10 Ways That Movies Will Change In The 2020s
4. VR Features
While the 2010s may have begun with 3D being the favourite gimmick to try and enhance the cinematic viewing experience, that fad has ultimately died down. It could, however, translate in the 2020s to virtual reality being used in the same way.
The past decade has seen the likes of Oculus making VR technology far more widely available than ever before and, between 2014 and 2017, their Oculus Story Studio made a series of short VR films, picking up an Emmy along the way. By 2019, New York's Tribeca Film Festival a whole "Immersive" area with over 30 VR short films and experiences.
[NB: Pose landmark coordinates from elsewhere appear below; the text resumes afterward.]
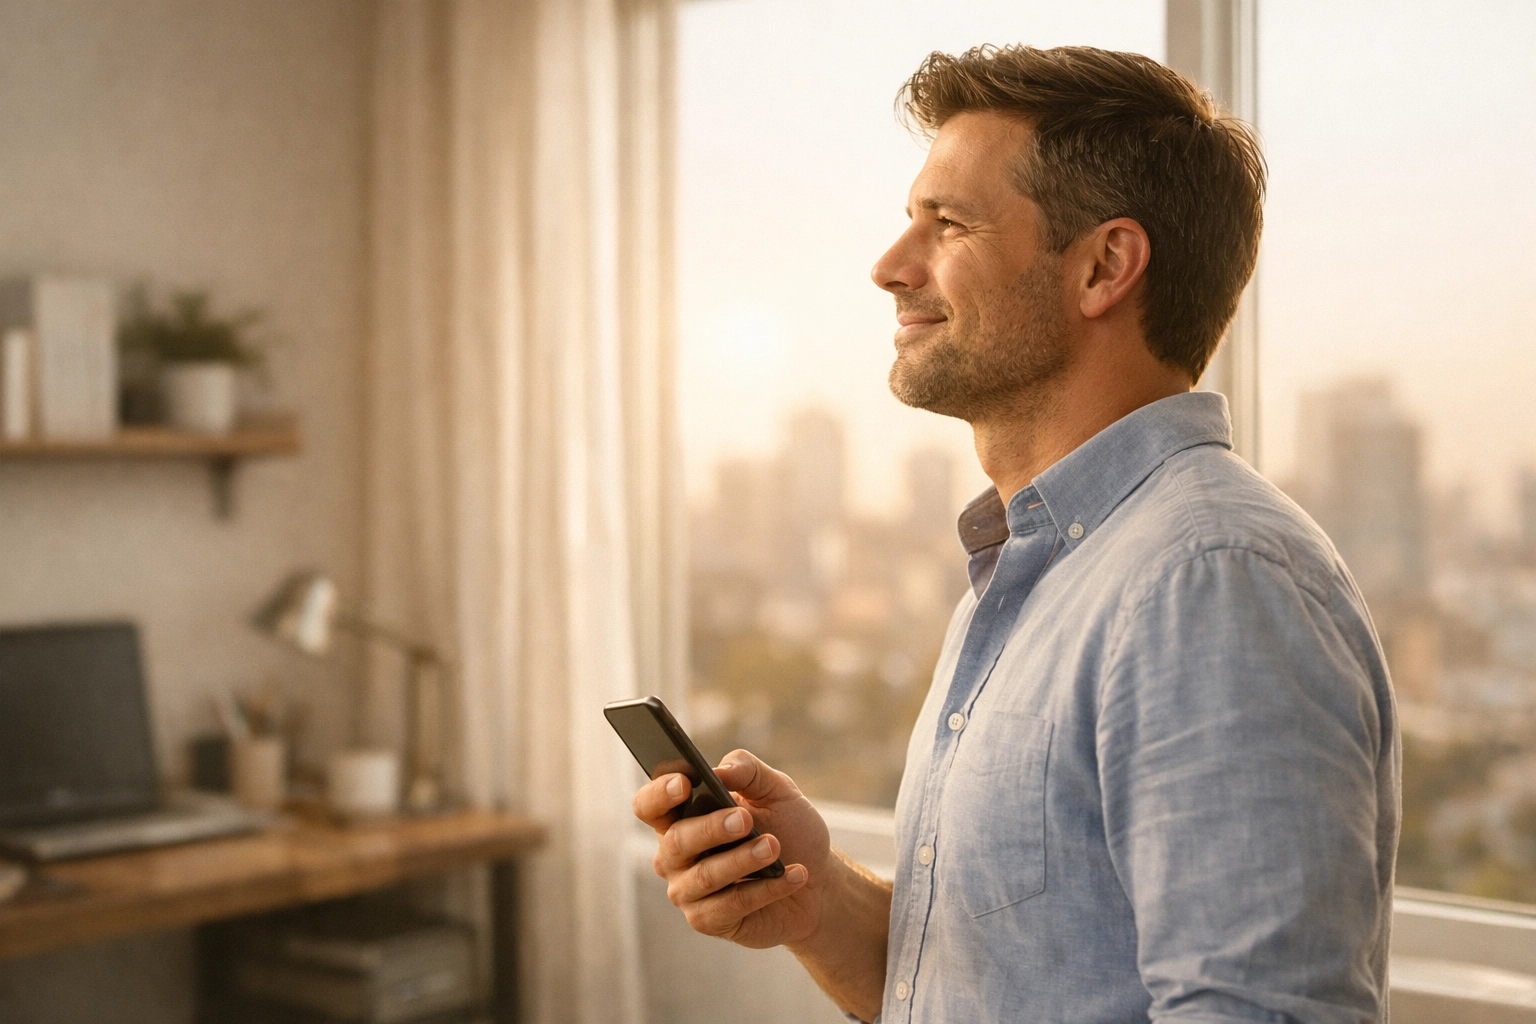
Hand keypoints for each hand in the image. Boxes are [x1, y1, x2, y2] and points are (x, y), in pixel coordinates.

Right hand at [633, 749, 832, 948]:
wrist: (818, 883)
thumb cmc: (790, 831)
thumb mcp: (777, 791)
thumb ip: (748, 771)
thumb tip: (721, 770)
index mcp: (682, 817)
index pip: (649, 805)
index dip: (659, 794)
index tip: (685, 784)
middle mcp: (675, 855)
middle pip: (676, 841)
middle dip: (711, 828)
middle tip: (745, 820)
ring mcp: (688, 891)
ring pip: (705, 876)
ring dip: (742, 860)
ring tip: (774, 847)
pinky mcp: (708, 921)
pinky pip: (731, 905)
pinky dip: (767, 888)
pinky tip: (795, 875)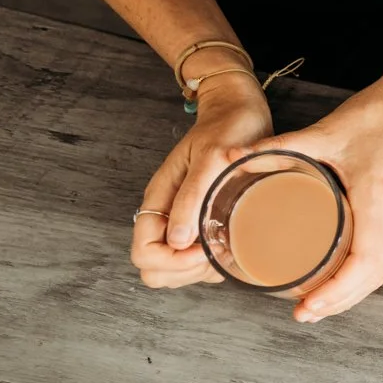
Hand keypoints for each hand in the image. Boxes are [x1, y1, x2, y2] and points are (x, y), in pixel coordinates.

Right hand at [133, 73, 273, 288]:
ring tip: (226, 248)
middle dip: (184, 271)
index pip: (144, 253)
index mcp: (160, 199)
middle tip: (216, 252)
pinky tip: (231, 247)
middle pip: (154, 270)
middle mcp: (166, 214)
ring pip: (174, 272)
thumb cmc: (227, 128)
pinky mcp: (200, 222)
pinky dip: (210, 265)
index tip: (203, 250)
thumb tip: (178, 241)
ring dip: (198, 272)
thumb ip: (192, 197)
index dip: (171, 262)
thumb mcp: (212, 159)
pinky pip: (195, 262)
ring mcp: (182, 220)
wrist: (238, 110)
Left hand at [231, 77, 382, 322]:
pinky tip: (342, 278)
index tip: (307, 306)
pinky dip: (363, 275)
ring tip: (318, 305)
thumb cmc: (377, 115)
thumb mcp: (324, 133)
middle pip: (373, 277)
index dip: (335, 291)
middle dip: (339, 301)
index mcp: (380, 201)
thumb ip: (279, 148)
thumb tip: (234, 159)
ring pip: (381, 270)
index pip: (363, 264)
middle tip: (303, 314)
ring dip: (351, 292)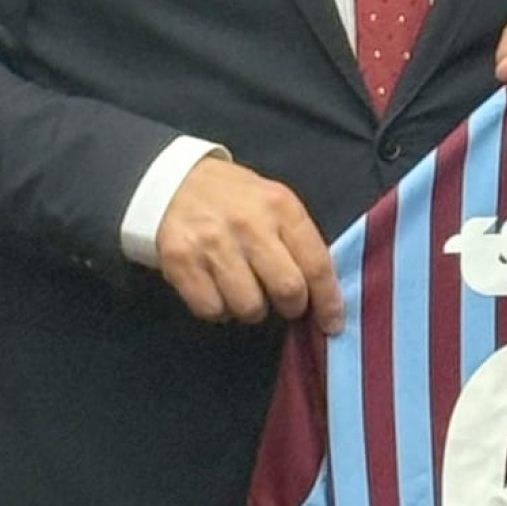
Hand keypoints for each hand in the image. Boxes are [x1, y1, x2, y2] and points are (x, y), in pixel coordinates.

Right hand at [155, 157, 344, 333]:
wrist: (174, 183)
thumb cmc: (236, 199)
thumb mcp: (275, 203)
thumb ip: (298, 241)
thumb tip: (321, 292)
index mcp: (281, 207)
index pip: (317, 263)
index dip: (328, 301)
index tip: (333, 323)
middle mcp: (249, 224)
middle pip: (287, 289)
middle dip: (293, 308)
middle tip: (286, 305)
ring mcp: (213, 244)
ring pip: (249, 307)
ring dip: (253, 309)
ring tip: (246, 290)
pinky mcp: (181, 262)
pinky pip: (212, 310)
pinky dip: (219, 309)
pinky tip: (218, 290)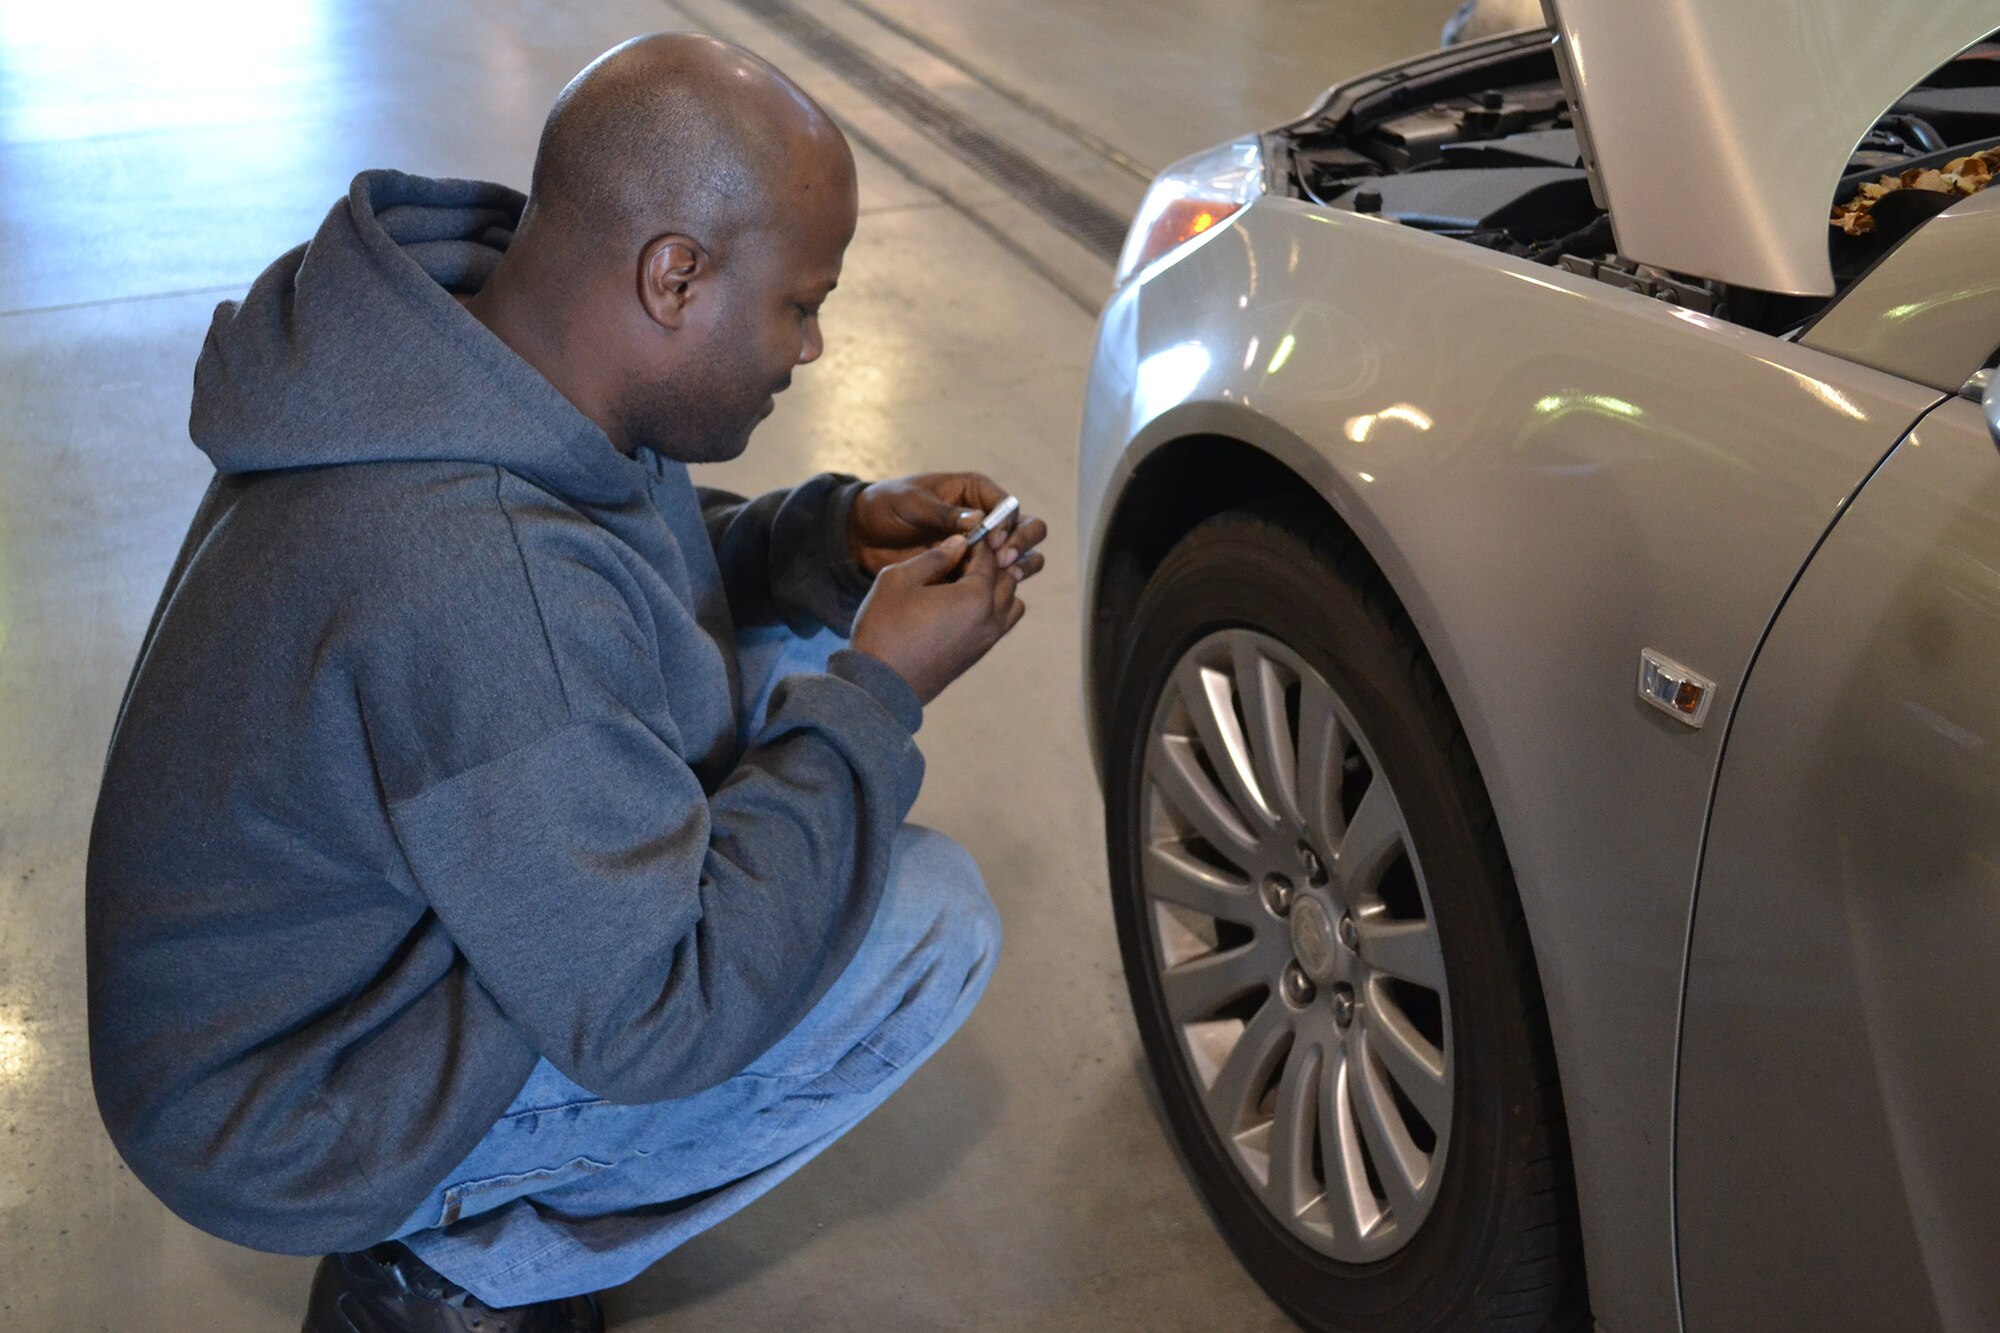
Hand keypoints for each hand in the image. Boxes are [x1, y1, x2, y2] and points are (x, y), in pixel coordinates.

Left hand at [849, 472, 1048, 583]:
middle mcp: (985, 517)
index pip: (1007, 504)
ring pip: (1021, 554)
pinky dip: (1002, 584)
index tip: (995, 540)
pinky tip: (991, 592)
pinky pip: (998, 578)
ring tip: (1005, 576)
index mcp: (973, 491)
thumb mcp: (910, 503)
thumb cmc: (886, 507)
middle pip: (1026, 527)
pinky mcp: (972, 570)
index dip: (1007, 522)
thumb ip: (942, 513)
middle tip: (1004, 559)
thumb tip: (977, 520)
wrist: (863, 536)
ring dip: (1021, 565)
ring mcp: (981, 546)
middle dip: (1021, 542)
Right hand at [849, 535, 1027, 704]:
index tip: (960, 535)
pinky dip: (991, 608)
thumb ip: (934, 557)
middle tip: (961, 556)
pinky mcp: (978, 654)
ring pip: (1011, 602)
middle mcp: (991, 618)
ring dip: (996, 587)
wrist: (881, 686)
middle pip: (1008, 577)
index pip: (989, 556)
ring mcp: (988, 640)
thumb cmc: (885, 629)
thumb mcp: (898, 580)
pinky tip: (960, 604)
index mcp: (976, 597)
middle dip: (990, 562)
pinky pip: (1000, 623)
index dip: (975, 540)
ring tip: (964, 581)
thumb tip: (960, 543)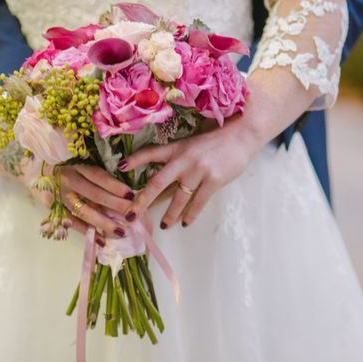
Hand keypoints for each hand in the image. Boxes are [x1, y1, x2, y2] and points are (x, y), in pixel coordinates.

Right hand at [60, 165, 134, 239]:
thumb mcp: (79, 162)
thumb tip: (124, 189)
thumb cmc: (66, 166)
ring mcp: (61, 197)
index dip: (115, 186)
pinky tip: (102, 241)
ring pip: (84, 211)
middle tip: (132, 215)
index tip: (131, 195)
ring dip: (103, 223)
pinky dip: (87, 232)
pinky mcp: (56, 210)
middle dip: (115, 206)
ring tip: (120, 232)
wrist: (41, 172)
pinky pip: (73, 223)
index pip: (99, 176)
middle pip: (95, 195)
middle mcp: (68, 181)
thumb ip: (97, 174)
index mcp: (76, 165)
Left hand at [120, 116, 264, 228]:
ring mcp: (199, 170)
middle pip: (157, 182)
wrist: (242, 135)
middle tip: (131, 216)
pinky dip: (190, 215)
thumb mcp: (192, 144)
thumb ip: (178, 159)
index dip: (135, 159)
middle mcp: (184, 159)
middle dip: (142, 201)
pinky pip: (198, 202)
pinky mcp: (214, 180)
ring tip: (163, 225)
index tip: (120, 167)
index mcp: (177, 147)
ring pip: (178, 198)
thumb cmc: (217, 141)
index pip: (151, 152)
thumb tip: (162, 178)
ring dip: (169, 215)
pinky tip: (185, 223)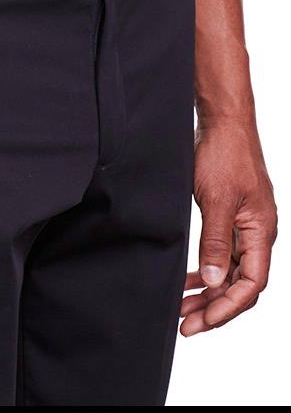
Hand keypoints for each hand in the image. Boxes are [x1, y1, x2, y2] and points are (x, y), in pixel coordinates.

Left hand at [180, 117, 277, 334]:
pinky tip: (190, 279)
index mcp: (262, 231)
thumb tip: (215, 282)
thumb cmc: (224, 154)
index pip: (252, 284)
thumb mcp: (216, 199)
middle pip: (241, 283)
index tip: (202, 321)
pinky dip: (208, 268)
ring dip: (209, 290)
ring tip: (182, 308)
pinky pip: (224, 253)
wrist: (222, 120)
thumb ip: (216, 241)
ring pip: (231, 271)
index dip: (228, 307)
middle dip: (214, 306)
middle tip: (185, 325)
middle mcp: (258, 232)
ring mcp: (246, 224)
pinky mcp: (232, 215)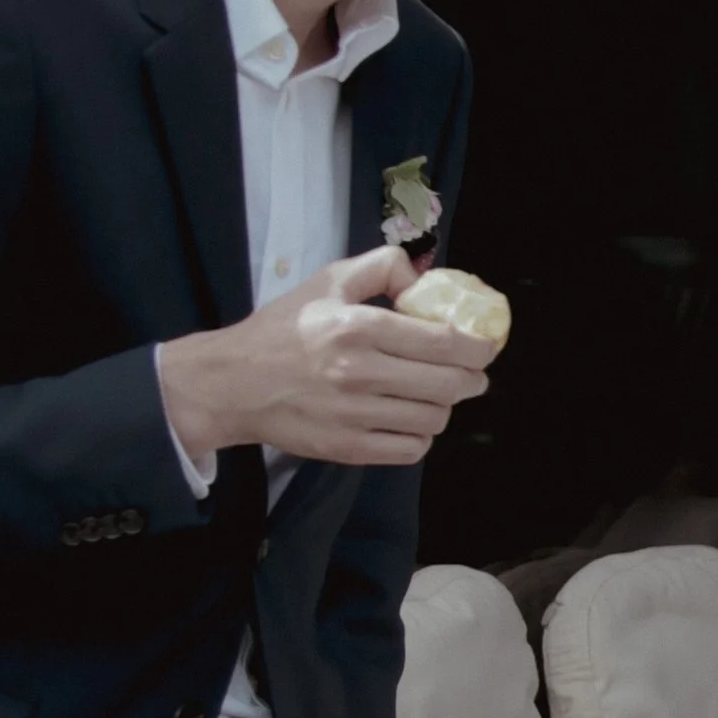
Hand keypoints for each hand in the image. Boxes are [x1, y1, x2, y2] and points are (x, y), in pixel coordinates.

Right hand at [160, 248, 489, 472]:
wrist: (233, 383)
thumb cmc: (283, 328)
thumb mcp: (330, 280)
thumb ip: (382, 268)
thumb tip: (425, 284)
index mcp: (359, 328)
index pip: (445, 343)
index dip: (478, 348)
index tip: (484, 348)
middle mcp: (360, 374)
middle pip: (448, 385)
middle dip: (472, 379)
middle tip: (471, 375)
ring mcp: (354, 416)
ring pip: (433, 419)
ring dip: (444, 407)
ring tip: (434, 395)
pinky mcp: (347, 448)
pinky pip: (410, 450)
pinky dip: (420, 436)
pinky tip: (410, 420)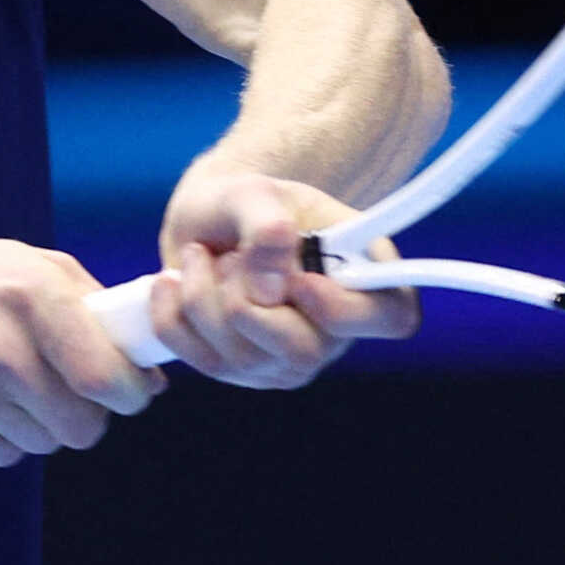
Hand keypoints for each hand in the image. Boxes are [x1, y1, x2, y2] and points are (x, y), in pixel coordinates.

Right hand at [0, 229, 166, 467]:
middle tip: (71, 391)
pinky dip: (3, 435)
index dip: (131, 395)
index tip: (132, 393)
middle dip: (88, 414)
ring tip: (12, 384)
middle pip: (82, 427)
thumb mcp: (27, 263)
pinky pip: (3, 455)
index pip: (105, 379)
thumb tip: (149, 369)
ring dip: (43, 423)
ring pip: (45, 444)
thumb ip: (93, 306)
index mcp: (30, 296)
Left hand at [148, 166, 419, 388]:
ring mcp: (286, 362)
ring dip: (204, 293)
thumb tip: (268, 290)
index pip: (392, 318)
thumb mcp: (257, 191)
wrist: (210, 221)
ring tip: (205, 257)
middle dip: (246, 298)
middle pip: (302, 352)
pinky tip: (176, 281)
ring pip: (241, 357)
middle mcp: (335, 334)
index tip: (299, 280)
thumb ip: (267, 224)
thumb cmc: (250, 203)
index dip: (346, 310)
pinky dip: (173, 311)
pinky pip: (199, 359)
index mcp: (367, 279)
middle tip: (232, 255)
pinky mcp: (240, 373)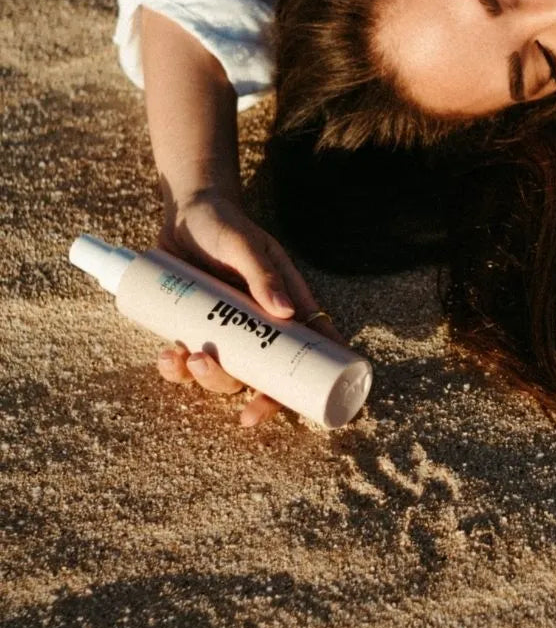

VR made a big step into the world of mainstream traditional cinema in 2017 with the first VR film from a big name theatrical filmmaker. Two-time Best Director Oscar winner Alejandro González Iñárritu worked with ILM and Legendary Pictures to create Flesh And Sand, a seven-minute short immersing viewers into the place of an immigrant on the US-Mexican border. It was the first VR film to feature in the official selection at the Cannes Film Festival and received critical acclaim from the traditional film press.
Flesh And Sand picked up a Special Achievement Oscar, the award for groundbreaking cinematic work with no regular Oscar category to recognise it. The last time such an award was given out was twenty-five years ago for Toy Story and just look at how that changed the filmmaking world.
Can a full feature-length VR movie from a respected film director be too far off? The likely first Best Picture Oscar winner of the 2020s, 1917, is sold on being an immersive experience fluidly built out of a single, real-time tracking shot, rather than a more conventionally structured and edited film narrative. Is that really too far away from what a VR feature would offer?